We investigate the multiple ways in which solidarity outpatient clinics (SOCs)–a type of grassroots organization that emerged in Greece during a decade-long economic crisis–helped socioeconomically disadvantaged populations address pressing health needs and provided social support during the Great Recession and the COVID-19 pandemic. We also examine the role of communication as a social process through which SOCs established themselves as critical community health resources. Finally, we study SOCs as potential models of patient-centered communication and care delivery. The project is built on socio-ecological theoretical approaches to communication and public health and relies on a case-study approach employing a mixed-methods research design.

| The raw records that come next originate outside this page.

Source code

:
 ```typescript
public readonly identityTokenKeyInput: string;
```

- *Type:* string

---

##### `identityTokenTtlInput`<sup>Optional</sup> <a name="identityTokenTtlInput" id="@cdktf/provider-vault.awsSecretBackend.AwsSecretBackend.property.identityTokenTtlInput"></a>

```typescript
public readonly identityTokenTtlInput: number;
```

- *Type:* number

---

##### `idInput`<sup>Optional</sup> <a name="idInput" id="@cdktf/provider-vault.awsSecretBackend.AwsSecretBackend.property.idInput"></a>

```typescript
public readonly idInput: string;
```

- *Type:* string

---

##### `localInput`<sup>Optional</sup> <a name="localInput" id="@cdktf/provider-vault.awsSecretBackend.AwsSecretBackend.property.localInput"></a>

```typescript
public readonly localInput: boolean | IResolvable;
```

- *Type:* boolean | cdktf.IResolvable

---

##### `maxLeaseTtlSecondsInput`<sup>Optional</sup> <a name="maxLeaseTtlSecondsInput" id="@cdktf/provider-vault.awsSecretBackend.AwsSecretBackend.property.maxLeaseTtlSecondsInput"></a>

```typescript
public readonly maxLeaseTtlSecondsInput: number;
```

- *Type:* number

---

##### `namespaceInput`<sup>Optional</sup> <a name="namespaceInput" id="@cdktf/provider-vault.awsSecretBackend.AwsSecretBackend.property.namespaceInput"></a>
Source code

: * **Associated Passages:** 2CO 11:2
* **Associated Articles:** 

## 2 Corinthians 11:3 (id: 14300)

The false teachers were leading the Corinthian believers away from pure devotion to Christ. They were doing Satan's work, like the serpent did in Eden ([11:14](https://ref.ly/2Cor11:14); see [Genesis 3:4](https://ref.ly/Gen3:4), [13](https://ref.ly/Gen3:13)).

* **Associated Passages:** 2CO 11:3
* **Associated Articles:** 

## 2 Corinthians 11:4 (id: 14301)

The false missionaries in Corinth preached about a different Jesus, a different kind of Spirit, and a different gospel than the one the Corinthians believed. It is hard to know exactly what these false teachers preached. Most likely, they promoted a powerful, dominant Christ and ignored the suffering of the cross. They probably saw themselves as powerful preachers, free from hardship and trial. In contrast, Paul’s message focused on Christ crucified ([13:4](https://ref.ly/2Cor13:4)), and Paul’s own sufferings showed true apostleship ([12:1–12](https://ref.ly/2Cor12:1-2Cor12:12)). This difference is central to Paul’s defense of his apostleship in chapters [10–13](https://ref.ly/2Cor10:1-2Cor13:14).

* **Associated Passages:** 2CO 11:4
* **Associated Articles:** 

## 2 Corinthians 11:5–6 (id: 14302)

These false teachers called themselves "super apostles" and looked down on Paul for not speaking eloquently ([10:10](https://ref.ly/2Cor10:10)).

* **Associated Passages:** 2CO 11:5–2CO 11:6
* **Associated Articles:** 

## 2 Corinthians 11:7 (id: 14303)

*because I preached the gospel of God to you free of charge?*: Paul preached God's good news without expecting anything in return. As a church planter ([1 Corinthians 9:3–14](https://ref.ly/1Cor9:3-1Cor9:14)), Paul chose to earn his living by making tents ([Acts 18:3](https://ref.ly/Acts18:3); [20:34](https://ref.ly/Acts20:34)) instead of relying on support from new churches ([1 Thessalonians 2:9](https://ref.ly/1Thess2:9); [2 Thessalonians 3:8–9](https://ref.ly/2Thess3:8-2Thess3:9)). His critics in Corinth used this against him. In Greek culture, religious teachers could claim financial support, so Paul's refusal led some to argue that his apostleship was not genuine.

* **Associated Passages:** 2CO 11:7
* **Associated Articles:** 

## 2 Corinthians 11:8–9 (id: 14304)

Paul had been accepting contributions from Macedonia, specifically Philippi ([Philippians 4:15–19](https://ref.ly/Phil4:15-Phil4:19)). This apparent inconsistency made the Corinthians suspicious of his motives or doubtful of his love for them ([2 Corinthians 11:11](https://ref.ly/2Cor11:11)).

Combating COVID-19: Investigating Vaccine Hesitancy and Communication Practices Among Healthcare Providers and Patients in Local New Jersey Communities

Even as COVID-19 vaccination rates accelerate in the U.S., minority communities remain under-vaccinated, due to both vaccine hesitancy and barriers to access. This project focuses on the role that healthcare providers play in encouraging vaccination within the communities they serve, by investigating vaccine perceptions and communication practices among healthcare providers and residents in Newark, New Jersey. Whereas most research on vaccination uptake is conducted at the national level, this project addresses the community level, in order to understand local factors that affect vaccine perceptions and access and, in turn, inform strategies to improve provider-patient communication and, ultimately, vaccine equity.

Project ASPEN

a collaboration between a team of researchers from Rutgers University and the National Alliance on Mental Illness New Jersey (NAMI NJ) that is funded by a grant from the William T. Grant Foundation (Active Surveillance of Policy Ecosystems and Networks (ASPEN) to Enhance Brokering of Research Evidence into State Policymaking). This three-year project will develop and implement an intervention to facilitate policymakers’ access to and use of research evidence that is relevant to adolescent mental health policy, specifically implementation of universal adolescent mental health screening in New Jersey public schools.